Die Unzufriedenheit mit der Politik der rot-grünen Regierung hatte eine kritische Masse erreicht. Die PDS befand sich selbst in einer veritablen Krise. 2002 flog sie aus dem Bundestag. Es folgten heftige innerparteiliche Auseinandersetzungen, die in der Schärfe nur mit der Zeit vor dem Parteitag in Göttingen zu vergleichen sind. Zwar schaffte die PDS nach einem erneuten Führungswechsel (Lothar Bisky wurde wieder Vorsitzender) und einem guten Wahlergebnis bei der Europawahl 2004, sich wieder als politische Kraft zu etablieren, allerdings galt sie bei vielen als zu ost-zentriert: Keine Partei, die das Erbe der SPD antreten könnte.

Vor diesen Hintergründen breitete sich eine Stimmung aus, die nach einem neuen Akteur verlangte. Gemeinsam riefen Gewerkschaften und neue soziale Bewegungen am 3. April 2004 zu zentralen Demonstrationen gegen Sozialabbau auf. In Köln, Stuttgart und Berlin gingen eine halbe Million Menschen auf die Straße. Dieser Mobilisierungserfolg gab den Ausschlag, die Gründung der WASG in die Wege zu leiten.

Beim Europäischen Sozialforum in London im Oktober 2004 existierte sie dann bereits – die WASG in Gründung. Das Treffen der deutschen Teilnehmerinnen und Teilnehmer war nicht nur geprägt vom Geist der Veränderung, sondern auch von heftigen Debatten zwischen WASG und PDS. Damals, im Herbst 2004, war an eine Fusion von WASG und PDS wahrlich nicht zu denken. Insofern sahen sich beide Parteien natürlich vor allem als Konkurrierende. Die PDS fragte, inwieweit die WASG wirklich eine linke Partei war: Schließlich reduzierte sie sich programmatisch auf eine Kritik an der Schröder-SPD; wichtige Themen linker Politik wie Antifaschismus oder der Kampf gegen den Überwachungsstaat spielten kaum eine Rolle. Und die WASG profilierte sich umgekehrt so manches Mal durch Kritik an der PDS, die zu ost-lastig sei und in Regierungsverantwortung Sozialkürzungen mittrage. Trotz aller Debatten erkannte man jedoch, dass sich die gesellschaftliche Stimmung nach links verschiebt. Unbeantwortet war da aber noch die Frage, welche AkteurIn diese Veränderung in der Parteienlandschaft umsetzen soll und kann.

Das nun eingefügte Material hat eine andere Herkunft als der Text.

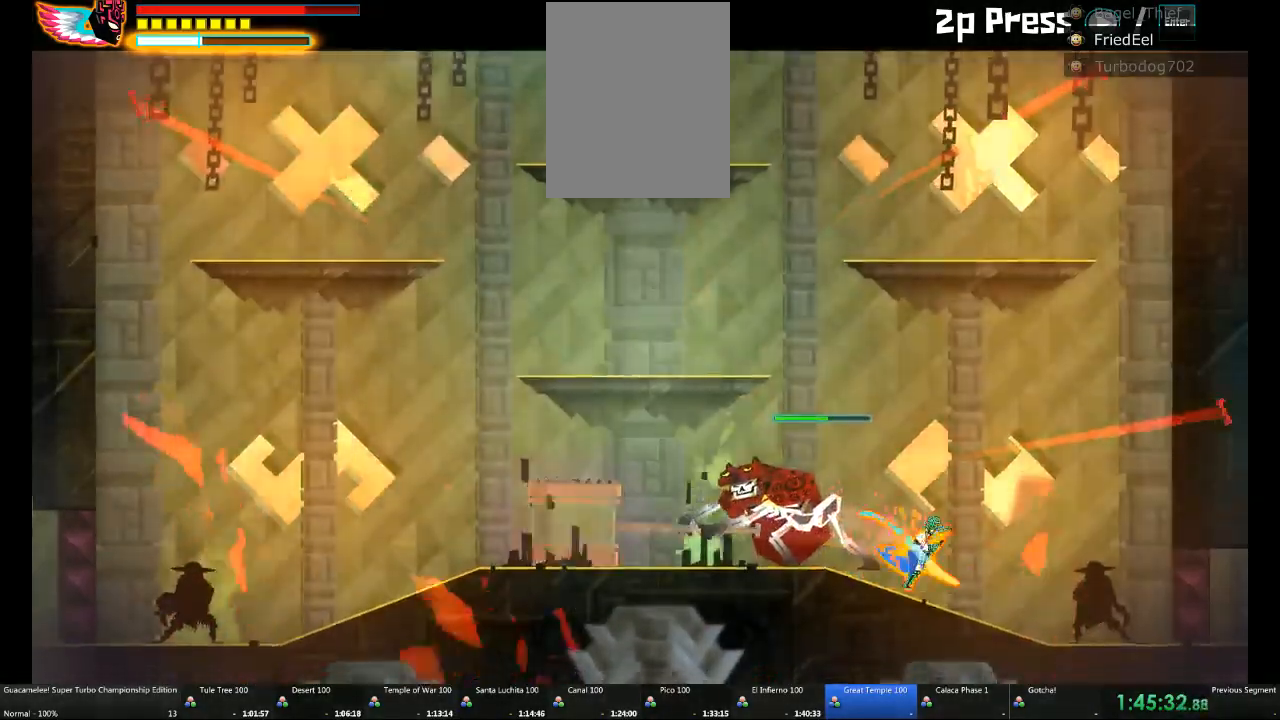
{"buttons": [], "left_stick": "up", "right_stick": "center", "events": [[417, "left_stick", "up"]]}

Die Geschichte der neuen LINKEN ist auch undenkbar ohne die Geschichte der Montagsdemonstrationen gegen Hartz IV. Während die Gewerkschaften noch über Pläne für einen heißen Herbst redeten, versammelten sich mitten im Sommer 2004, landauf, landab, jeden Montag Menschen zu Demonstrationen. Es war gerade jene Bewegung der Unorganisierten in den kleinen Städten der Republik, die die Politik von Rot-Grün tief ins Mark traf und erschütterte. Keiner der üblichen Verdächtigen hatte diese Welle geplant. Menschen, die jahrelang nichts mit Politik zu tun hatten, gingen plötzlich Woche für Woche auf die Straße.

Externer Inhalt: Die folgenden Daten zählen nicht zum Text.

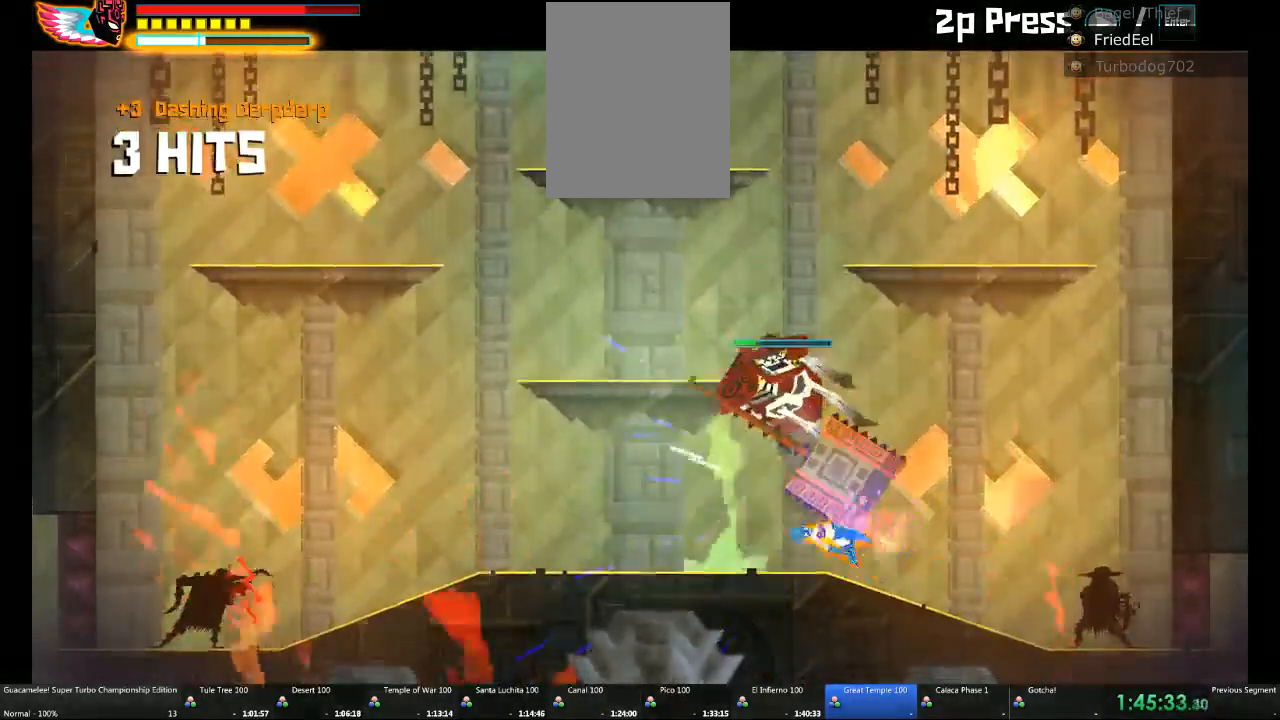
{"buttons": [], "left_stick": "right", "right_stick": "center", "events": [[217, "left_stick", "center"], [417, "left_stick", "right"]]}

Sie beließen es aber nicht dabei, sondern kümmerten sich über die Grenzen ihrer Kleinstadt hinaus um eine bundesweite Vernetzung. Dabei trafen Menschen aufeinander, wie sie unterschiedlicher nicht hätten sein können. Junge Westberliner Antifa-Aktivisten begegneten Müttern aus dem brandenburgischen Senftenberg. Betagte Professoren, die schon viele Vernetzungstreffen erlebt haben, saßen neben Frauen, die zum ersten Mal in ihrem Leben Begriffe wie »quotierte Redeliste« hörten. Doch sie lernten schnell von einander, z.B. dass auf einer »quotierten Redeliste« jeder zweite Platz für Frauen vorbehalten wird, um zu verhindern, dass nur Männer reden.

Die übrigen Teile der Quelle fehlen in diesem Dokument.